──────── SUPPLIED INFORMATION ────────

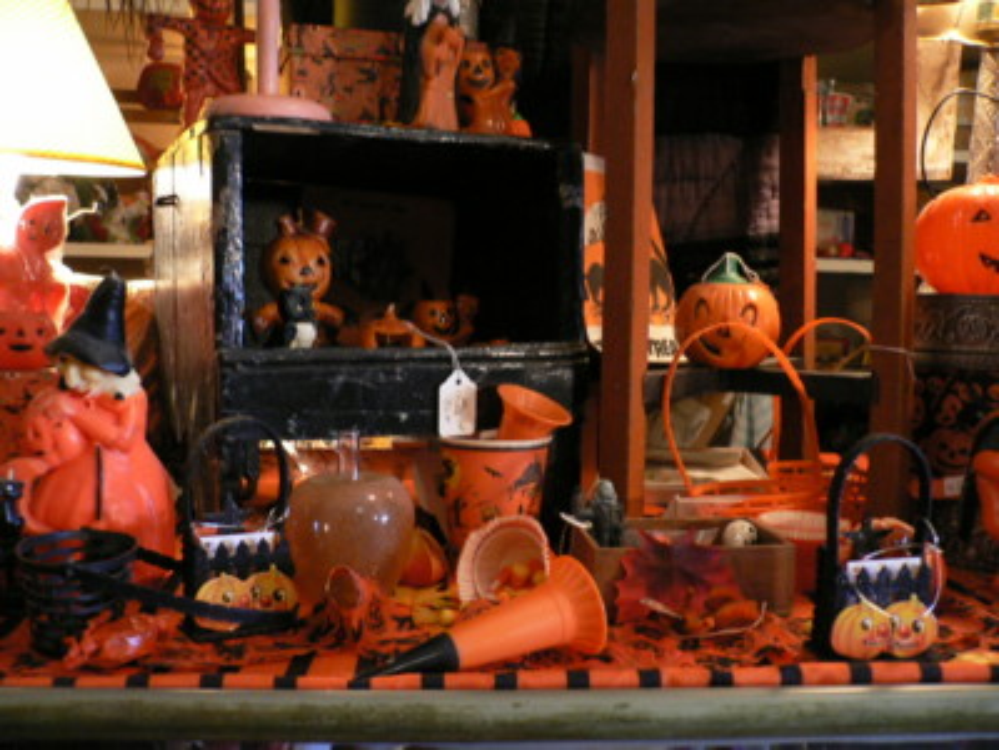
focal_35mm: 35
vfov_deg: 40.7
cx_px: 500
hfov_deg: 52.6
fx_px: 1010
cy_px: 375
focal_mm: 5.8
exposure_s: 1/8
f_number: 2.8
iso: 200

────────

> _WORK ORDER_: All lines above must be repeated exactly, and the pictures must be omitted.

> _WRITTEN ANSWER_:
focal_35mm: 35
vfov_deg: 40.7
cx_px: 500
hfov_deg: 52.6
fx_px: 1010
cy_px: 375
focal_mm: 5.8
exposure_s: 1/8
f_number: 2.8
iso: 200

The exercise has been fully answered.